▶ [TASK INSTRUCTIONS]: A word-for-word restatement of the whole listing is the expected answer.

▶ [PROVIDED DATA]:
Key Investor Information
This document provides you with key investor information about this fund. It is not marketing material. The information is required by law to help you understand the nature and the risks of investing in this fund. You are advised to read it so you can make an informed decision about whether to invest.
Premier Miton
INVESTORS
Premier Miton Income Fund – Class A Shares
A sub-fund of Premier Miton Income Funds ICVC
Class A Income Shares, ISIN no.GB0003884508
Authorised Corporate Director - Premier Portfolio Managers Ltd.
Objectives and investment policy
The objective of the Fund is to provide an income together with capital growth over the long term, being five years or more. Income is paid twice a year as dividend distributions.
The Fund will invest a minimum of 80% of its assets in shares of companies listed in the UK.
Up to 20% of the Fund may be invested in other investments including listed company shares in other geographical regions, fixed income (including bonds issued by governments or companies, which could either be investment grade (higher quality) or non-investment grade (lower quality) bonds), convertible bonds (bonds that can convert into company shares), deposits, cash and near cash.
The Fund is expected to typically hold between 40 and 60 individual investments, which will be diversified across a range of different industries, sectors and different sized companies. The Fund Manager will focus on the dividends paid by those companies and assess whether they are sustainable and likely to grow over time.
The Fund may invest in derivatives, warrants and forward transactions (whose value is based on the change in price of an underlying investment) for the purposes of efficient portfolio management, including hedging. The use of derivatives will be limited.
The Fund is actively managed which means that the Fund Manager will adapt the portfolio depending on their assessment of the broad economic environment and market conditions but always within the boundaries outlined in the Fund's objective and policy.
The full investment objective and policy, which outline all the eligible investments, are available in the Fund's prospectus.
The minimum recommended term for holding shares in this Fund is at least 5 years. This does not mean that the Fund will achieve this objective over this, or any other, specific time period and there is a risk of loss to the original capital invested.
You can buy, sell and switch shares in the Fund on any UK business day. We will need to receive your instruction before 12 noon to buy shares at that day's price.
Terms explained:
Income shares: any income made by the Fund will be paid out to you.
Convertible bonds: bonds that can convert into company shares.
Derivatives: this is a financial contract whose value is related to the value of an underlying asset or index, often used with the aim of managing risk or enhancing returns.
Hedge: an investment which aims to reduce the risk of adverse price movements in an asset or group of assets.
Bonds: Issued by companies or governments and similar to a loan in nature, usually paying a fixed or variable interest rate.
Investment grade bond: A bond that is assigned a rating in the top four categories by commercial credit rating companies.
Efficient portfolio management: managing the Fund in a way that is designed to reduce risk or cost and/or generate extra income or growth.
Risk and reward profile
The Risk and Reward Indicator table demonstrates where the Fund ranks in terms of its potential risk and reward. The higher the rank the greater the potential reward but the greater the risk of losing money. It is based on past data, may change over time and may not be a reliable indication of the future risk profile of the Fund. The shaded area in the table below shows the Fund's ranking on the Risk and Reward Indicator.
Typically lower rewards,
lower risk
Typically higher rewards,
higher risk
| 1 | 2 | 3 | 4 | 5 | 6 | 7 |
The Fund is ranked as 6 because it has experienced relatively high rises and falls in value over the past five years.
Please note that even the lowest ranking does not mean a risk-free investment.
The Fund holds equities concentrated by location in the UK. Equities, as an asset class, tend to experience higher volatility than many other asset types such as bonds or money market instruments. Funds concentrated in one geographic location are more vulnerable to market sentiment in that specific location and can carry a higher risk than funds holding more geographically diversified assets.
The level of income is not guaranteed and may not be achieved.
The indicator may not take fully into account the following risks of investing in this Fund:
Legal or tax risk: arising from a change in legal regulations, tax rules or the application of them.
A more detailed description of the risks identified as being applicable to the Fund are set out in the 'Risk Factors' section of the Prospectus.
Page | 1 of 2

▶ [ANSWER]:
Key Investor Information
This document provides you with key investor information about this fund. It is not marketing material. The information is required by law to help you understand the nature and the risks of investing in this fund. You are advised to read it so you can make an informed decision about whether to invest.
Premier Miton
INVESTORS
Premier Miton Income Fund – Class A Shares
A sub-fund of Premier Miton Income Funds ICVC
Class A Income Shares, ISIN no.GB0003884508
Authorised Corporate Director - Premier Portfolio Managers Ltd.
Objectives and investment policy
The objective of the Fund is to provide an income together with capital growth over the long term, being five years or more. Income is paid twice a year as dividend distributions.
The Fund will invest a minimum of 80% of its assets in shares of companies listed in the UK.
Up to 20% of the Fund may be invested in other investments including listed company shares in other geographical regions, fixed income (including bonds issued by governments or companies, which could either be investment grade (higher quality) or non-investment grade (lower quality) bonds), convertible bonds (bonds that can convert into company shares), deposits, cash and near cash.
The Fund is expected to typically hold between 40 and 60 individual investments, which will be diversified across a range of different industries, sectors and different sized companies. The Fund Manager will focus on the dividends paid by those companies and assess whether they are sustainable and likely to grow over time.
The Fund may invest in derivatives, warrants and forward transactions (whose value is based on the change in price of an underlying investment) for the purposes of efficient portfolio management, including hedging. The use of derivatives will be limited.
The Fund is actively managed which means that the Fund Manager will adapt the portfolio depending on their assessment of the broad economic environment and market conditions but always within the boundaries outlined in the Fund's objective and policy.
The full investment objective and policy, which outline all the eligible investments, are available in the Fund's prospectus.
The minimum recommended term for holding shares in this Fund is at least 5 years. This does not mean that the Fund will achieve this objective over this, or any other, specific time period and there is a risk of loss to the original capital invested.
You can buy, sell and switch shares in the Fund on any UK business day. We will need to receive your instruction before 12 noon to buy shares at that day's price.
Terms explained:
Income shares: any income made by the Fund will be paid out to you.
Convertible bonds: bonds that can convert into company shares.
Derivatives: this is a financial contract whose value is related to the value of an underlying asset or index, often used with the aim of managing risk or enhancing returns.
Hedge: an investment which aims to reduce the risk of adverse price movements in an asset or group of assets.
Bonds: Issued by companies or governments and similar to a loan in nature, usually paying a fixed or variable interest rate.
Investment grade bond: A bond that is assigned a rating in the top four categories by commercial credit rating companies.
Efficient portfolio management: managing the Fund in a way that is designed to reduce risk or cost and/or generate extra income or growth.
Risk and reward profile
The Risk and Reward Indicator table demonstrates where the Fund ranks in terms of its potential risk and reward. The higher the rank the greater the potential reward but the greater the risk of losing money. It is based on past data, may change over time and may not be a reliable indication of the future risk profile of the Fund. The shaded area in the table below shows the Fund's ranking on the Risk and Reward Indicator.
Typically lower rewards,
lower risk
Typically higher rewards,
higher risk
| 1 | 2 | 3 | 4 | 5 | 6 | 7 |
The Fund is ranked as 6 because it has experienced relatively high rises and falls in value over the past five years.
Please note that even the lowest ranking does not mean a risk-free investment.
The Fund holds equities concentrated by location in the UK. Equities, as an asset class, tend to experience higher volatility than many other asset types such as bonds or money market instruments. Funds concentrated in one geographic location are more vulnerable to market sentiment in that specific location and can carry a higher risk than funds holding more geographically diversified assets.
The level of income is not guaranteed and may not be achieved.
The indicator may not take fully into account the following risks of investing in this Fund:
Legal or tax risk: arising from a change in legal regulations, tax rules or the application of them.
A more detailed description of the risks identified as being applicable to the Fund are set out in the 'Risk Factors' section of the Prospectus.
Page | 1 of 2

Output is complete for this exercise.